Open Kitchen im Kiezgarten: schnippeln, plaudern, genießen
Eingeladen zu dem Kochevent im Freien hatte das QM-Team zusammen mit Hejmo e.V.. Der Verein ist vor einem Jahr in das Blaue Haus in der Donaustraße/ Ecke Weichselstraße gezogen. Die migrantisch geleitete Community-Initiative möchte Menschen durch Essen, Musik, Sprache und Kunst zusammenbringen. Es ist ein offener Raum, in dem sich Menschen aus aller Welt begegnen und miteinander ihre Geschichten teilen. „Wir wollten schon lange mal etwas zusammen mit dem Quartiersmanagement machen“, erklärte Ricarda von Hejmo (das Wort bedeutet übrigens „Zuhause“ in der Sprache Esperanto). Das QM-Team wiederum freut sich immer, wenn der Kiezgarten für solche nachbarschaftlichen Veranstaltungen genutzt wird.
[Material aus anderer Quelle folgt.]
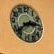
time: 2:38
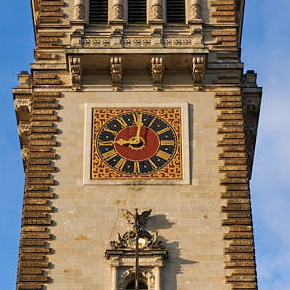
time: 9:01
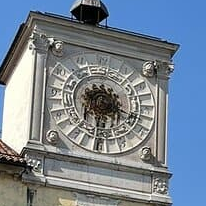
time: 6:18
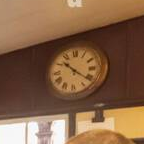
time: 10:21
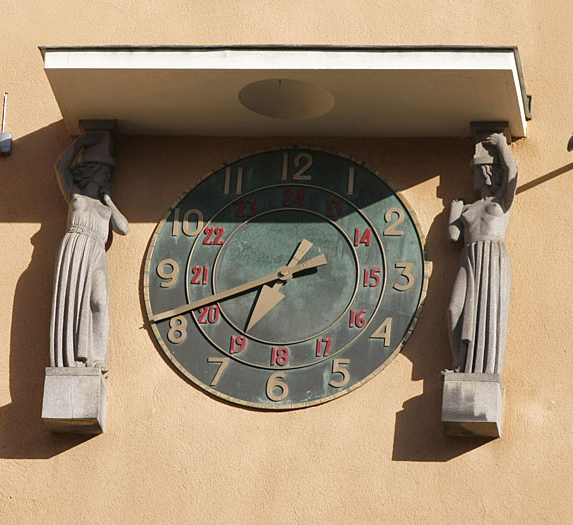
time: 2:41
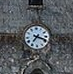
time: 7:18
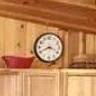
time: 8:18
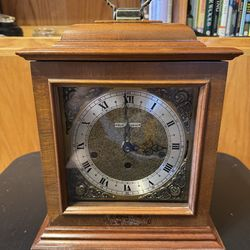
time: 3:00
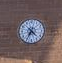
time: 4:35
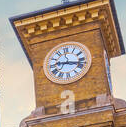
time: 9:17
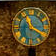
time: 11:19
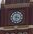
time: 3:32
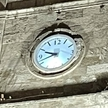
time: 9:41
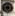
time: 9:01
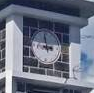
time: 2:58
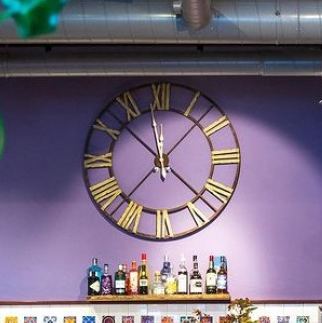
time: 11:52
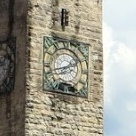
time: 1:42
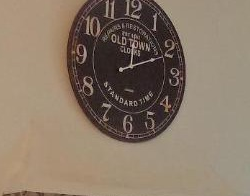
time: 12:10
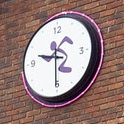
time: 9:30
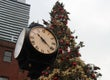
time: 10:20
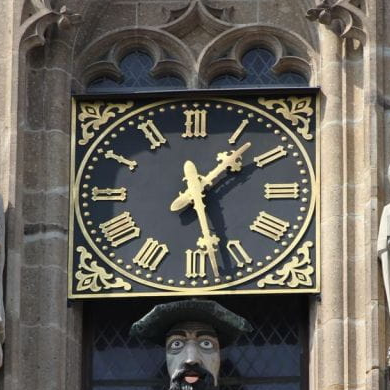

Die mobile Küche im Einsatz
Als die ersten eintrudelten war schon alles vorbereitet: ein langer Tisch mit Schneidebrettern und Messern sowie Schüsseln mit Petersilie, Rote Bete, Zwiebeln, Erbsen und anderen Zutaten. Und schon konnte es losgehen mit dem Schnippeln und Hacken, Pürieren und Abschmecken. Der mobile Küchenwagen, der vor einigen Jahren im Rahmen des QM-Projekts „Stadtteilgrün und Umweltgerechtigkeit im Donaukiez“ gebaut worden war, leistete an diesem schönen Spätsommerabend gute Dienste. Hier wurden die Kartoffeln für den Kartoffelsalat gekocht und dieSchokolade für die vegane Schoko-Mousse geschmolzen.
Farbenfrohe Teller
Nach und nach setzen sich immer mehr Menschen dazu, die bei den Vorbereitungen halfen. Nebenbei wurde über Kochdetails diskutiert (Kartoffeln mit oder ohne Schale? Passt Melone wirklich in einen Salat?), Neuigkeiten ausgetauscht und über Alltägliches geplaudert. Ruckzuck waren drei Salate, drei Aufstriche und ein Dessert fertig. Die Rezepte hatte Hejmo mitgebracht. „Sie sind erprobt, wir machen sie auch bei uns“, erklärte Ricardo. Im Blauen Haus trifft man sich nämlich jede Woche zur Open Kitchen, wobei gelegentlich auch in Schulen oder an anderen Orten gekocht wird. „Schön erfrischend“, lobte eine Teilnehmerin den Feta-Wassermelonen-Salat. Alle luden sich bunte Teller auf: leuchtend rote Wassermelone, grüner Erbsen-Minz-Aufstrich und ein pinkfarbener Rote-Bete-Dip. Dazu gab’s arabisches Brot.
Yoga und Musikunterricht im Blauen Haus
Viele kannten das Blaue Haus noch gar nicht. Umgekehrt hatten die meisten von der Hejmo-Community noch nie etwas vom Quartiersmanagement gehört. Gesprächsstoff gab es also reichlich. Ricarda und die anderen von Hejmo betonten, dass die Veranstaltungen im Blauen Haus wie Yoga, Gitarrenunterricht oder der arabische Chor – es gibt auch einen spanischen - offen für alle sind. Außerdem freut sich der Verein über Freiwillige, die beispielsweise bei den verschiedenen Sprachcafés mithelfen.